Storage-level or HDFS encryption protects against unauthorized personnel who may have physically obtained the disk, from being able to read any data from it. This is a useful control in a Hadoop cluster due to frequent disk swap-outs, but does nothing to protect the data from access when the disk is running. And data masking obfuscates sensitive data, but is intended to be irreversible, which limits its value for many analytic applications.
The data-centric security approach calls for de-identifying the data as close to its source as possible, transforming the sensitive data elements with usable, yet de-identified, equivalents that retain their format, behaviour and meaning. This protected form of the data can then be used in subsequent applications, analytic engines, data transfers and data stores, while being readily and securely re-identified for those specific applications and users that require it.
With the Voltage SecureData Suite for Hadoop, Voltage Security provides maximum data-centric protection and offers broad platform and application support – inside and outside Hadoop – with high performance and high scalability well-matched with Hadoop speeds.

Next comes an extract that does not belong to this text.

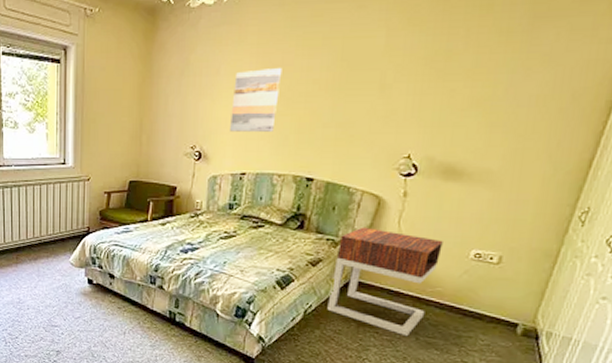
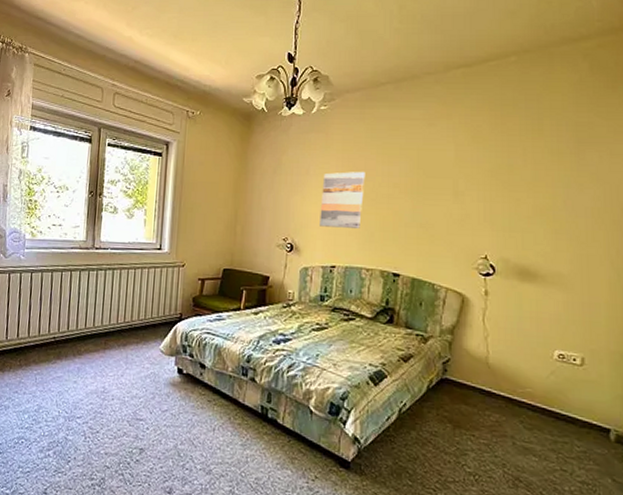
nightstand: present [327,227,443,337] -> none [422,323,527,441]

Consisting of software, support and services, the Voltage SecureData Suite for Hadoop is available in two pre-configured packages: the Starter Edition to get started protecting sensitive data for pilot projects and small deployments, and the Enterprise Edition with full production-level implementations. Each package includes an unlimited number of applications running directly on Hadoop or used by an ETL or batch process transferring directly into or out of Hadoop. Protection for additional Hadoop nodes can be added to either package to meet the exact data protection needs for Hadoop environments.